Originally published in the late ’70s, Falling Angel is at first glance a Chandleresque detective novel. But Hjortsberg takes the down-at-heel, hard-drinking private eye yarn and gives it a fiendish Faustian spin. The result is an original and breathtaking rollercoaster ride straight to the heart of Hades.

Ominously, the story opens on Friday 13th, with New York private eye Harry Angel being hired by the mysterious and malevolent Louis Cyphere to find a crooner named Johnny Favourite who Cyphere claims has reneged on a business deal. Missing persons cases are not Angel’s idea of fun but work being what it is he agrees to take up the almost cold trail of the once famous singer. But what should be a bread and butter case takes on nightmarish proportions when all of Angel’s leads wind up dead in a series of unexplained ritual murders.
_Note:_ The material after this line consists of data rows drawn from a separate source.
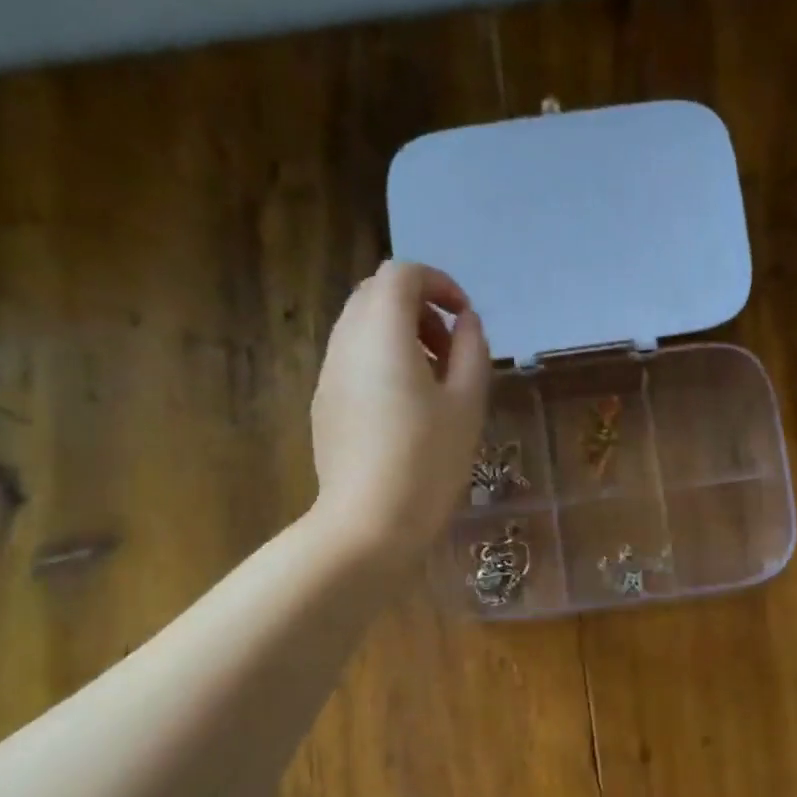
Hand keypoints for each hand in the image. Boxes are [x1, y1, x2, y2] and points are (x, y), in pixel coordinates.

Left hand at [312, 261, 490, 563]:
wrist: (369, 522)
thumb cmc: (428, 460)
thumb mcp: (467, 404)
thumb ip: (471, 351)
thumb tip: (466, 324)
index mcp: (382, 333)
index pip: (402, 274)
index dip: (438, 284)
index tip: (465, 319)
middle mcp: (346, 342)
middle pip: (376, 294)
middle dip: (418, 307)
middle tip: (450, 348)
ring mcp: (329, 374)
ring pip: (361, 327)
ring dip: (400, 335)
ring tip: (434, 381)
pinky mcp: (325, 404)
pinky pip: (353, 360)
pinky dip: (382, 361)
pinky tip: (407, 408)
As Angel is haunted by strange, foreboding dreams, his search for Favourite draws him deep into the secret world of the occult where voodoo and black magic are more than mere superstition. As the shadows that Angel chases begin to close in around him, Hjortsberg turns the knife to inflict the full horror of the detective’s situation.

This may sound familiar if you’ve seen Angel Heart, Alan Parker’s 1987 film adaptation with Mickey Rourke as Angel, Robert de Niro as Cyphere and Lisa Bonet as the bewitching, and memorably named, Epiphany Proudfoot. But though Parker’s film captures much of the menacing atmosphere, Hjortsberg’s novel is so cunningly weaved that, even having seen the film, the twist in the tale remains masterfully shocking. A book to read with the doors locked and every light in the house burning.